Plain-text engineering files
▼▼▼

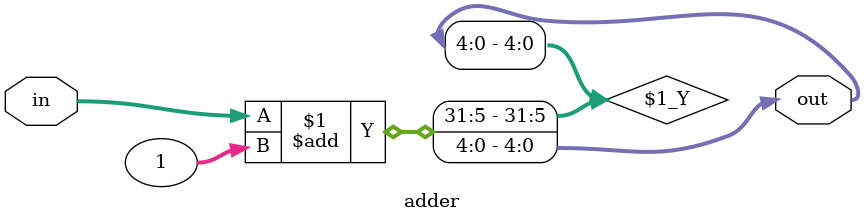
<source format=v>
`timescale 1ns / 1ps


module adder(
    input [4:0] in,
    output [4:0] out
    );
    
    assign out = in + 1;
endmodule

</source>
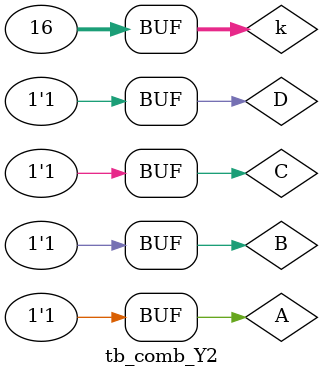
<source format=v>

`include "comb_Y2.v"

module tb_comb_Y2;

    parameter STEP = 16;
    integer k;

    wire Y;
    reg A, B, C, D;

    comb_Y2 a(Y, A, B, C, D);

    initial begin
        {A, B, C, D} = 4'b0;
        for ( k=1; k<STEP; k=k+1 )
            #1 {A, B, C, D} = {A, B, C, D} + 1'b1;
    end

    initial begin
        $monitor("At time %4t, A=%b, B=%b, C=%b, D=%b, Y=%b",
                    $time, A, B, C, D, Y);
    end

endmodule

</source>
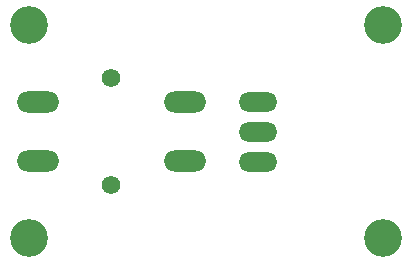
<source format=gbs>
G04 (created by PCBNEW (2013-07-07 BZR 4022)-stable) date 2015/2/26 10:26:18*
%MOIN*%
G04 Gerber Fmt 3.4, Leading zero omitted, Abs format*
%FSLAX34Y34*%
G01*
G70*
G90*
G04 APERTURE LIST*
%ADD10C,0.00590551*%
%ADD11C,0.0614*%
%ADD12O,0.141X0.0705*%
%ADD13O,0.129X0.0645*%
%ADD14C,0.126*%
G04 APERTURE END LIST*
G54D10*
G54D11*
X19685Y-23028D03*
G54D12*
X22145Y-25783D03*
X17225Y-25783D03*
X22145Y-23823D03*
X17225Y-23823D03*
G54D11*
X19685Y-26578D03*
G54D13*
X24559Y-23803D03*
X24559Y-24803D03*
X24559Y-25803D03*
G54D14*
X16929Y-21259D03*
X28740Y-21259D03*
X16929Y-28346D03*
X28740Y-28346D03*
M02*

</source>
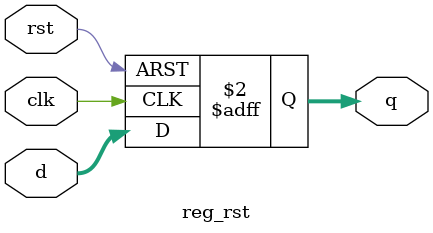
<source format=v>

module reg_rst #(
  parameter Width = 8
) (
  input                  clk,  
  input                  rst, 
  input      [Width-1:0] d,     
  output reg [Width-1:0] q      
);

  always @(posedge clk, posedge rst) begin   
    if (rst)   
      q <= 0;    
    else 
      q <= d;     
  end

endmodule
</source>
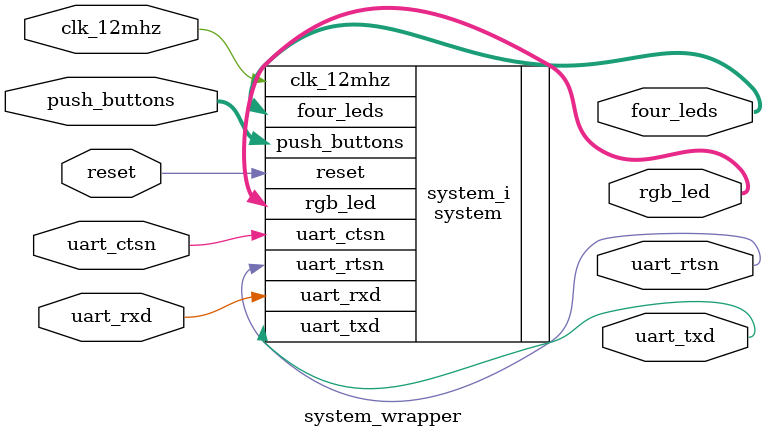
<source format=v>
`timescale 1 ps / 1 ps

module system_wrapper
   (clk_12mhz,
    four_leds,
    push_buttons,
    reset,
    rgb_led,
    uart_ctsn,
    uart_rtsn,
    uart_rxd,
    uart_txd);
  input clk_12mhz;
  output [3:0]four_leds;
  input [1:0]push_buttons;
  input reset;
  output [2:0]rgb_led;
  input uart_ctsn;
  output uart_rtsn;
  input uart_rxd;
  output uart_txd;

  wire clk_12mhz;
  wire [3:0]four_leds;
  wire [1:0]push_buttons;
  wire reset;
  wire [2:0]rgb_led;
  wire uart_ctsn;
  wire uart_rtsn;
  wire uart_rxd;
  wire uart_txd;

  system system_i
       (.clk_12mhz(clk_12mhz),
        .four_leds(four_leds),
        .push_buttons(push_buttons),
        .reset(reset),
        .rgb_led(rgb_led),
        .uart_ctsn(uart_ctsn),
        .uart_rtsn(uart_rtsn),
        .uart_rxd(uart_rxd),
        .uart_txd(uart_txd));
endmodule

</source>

▲▲▲
▼▼▼

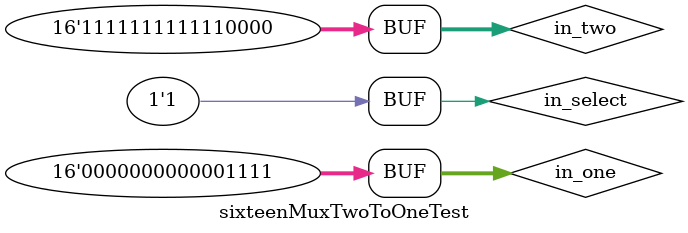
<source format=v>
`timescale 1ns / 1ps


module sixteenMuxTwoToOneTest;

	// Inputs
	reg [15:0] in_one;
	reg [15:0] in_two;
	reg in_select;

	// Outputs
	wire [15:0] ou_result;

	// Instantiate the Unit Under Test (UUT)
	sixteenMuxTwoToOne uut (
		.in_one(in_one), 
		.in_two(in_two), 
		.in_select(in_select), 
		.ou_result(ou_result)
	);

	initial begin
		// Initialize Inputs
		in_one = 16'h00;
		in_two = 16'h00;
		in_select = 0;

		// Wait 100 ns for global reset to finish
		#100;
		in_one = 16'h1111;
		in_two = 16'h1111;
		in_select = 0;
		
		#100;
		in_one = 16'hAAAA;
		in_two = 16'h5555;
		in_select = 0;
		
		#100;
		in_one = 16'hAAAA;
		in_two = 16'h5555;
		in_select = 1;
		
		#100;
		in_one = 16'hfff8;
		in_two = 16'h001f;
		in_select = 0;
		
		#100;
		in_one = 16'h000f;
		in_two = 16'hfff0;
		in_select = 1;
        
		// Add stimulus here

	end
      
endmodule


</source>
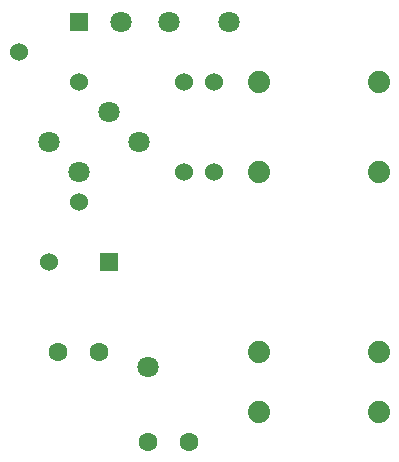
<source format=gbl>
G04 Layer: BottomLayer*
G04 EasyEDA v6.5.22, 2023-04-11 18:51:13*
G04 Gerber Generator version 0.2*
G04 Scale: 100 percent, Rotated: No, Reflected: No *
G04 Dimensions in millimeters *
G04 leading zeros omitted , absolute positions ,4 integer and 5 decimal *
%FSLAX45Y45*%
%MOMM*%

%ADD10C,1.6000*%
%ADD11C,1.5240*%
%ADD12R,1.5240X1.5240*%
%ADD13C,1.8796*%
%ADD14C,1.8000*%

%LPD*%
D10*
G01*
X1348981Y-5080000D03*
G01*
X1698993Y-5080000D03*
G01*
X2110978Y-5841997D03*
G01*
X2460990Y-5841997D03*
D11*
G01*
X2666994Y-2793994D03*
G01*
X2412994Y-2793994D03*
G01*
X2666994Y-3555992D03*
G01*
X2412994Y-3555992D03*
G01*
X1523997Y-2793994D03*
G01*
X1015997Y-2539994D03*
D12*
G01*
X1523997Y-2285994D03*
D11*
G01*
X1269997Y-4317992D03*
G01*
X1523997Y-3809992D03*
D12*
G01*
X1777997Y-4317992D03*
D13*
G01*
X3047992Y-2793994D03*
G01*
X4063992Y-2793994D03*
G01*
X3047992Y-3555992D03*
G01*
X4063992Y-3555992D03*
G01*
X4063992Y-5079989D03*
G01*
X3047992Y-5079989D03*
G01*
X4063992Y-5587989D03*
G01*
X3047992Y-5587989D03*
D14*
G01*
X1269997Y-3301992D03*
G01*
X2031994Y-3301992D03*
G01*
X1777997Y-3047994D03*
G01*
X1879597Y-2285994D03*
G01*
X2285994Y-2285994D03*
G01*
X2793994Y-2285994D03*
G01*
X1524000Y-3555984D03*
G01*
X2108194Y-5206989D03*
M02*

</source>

▲▲▲

▶ _EXERCISE_
Above are the entries; copy out every line among them that contains the word "LIST".

▶ _SOLUTION TO THE EXERCISE_
G04 APERTURE LIST*
G04 APERTURE END LIST*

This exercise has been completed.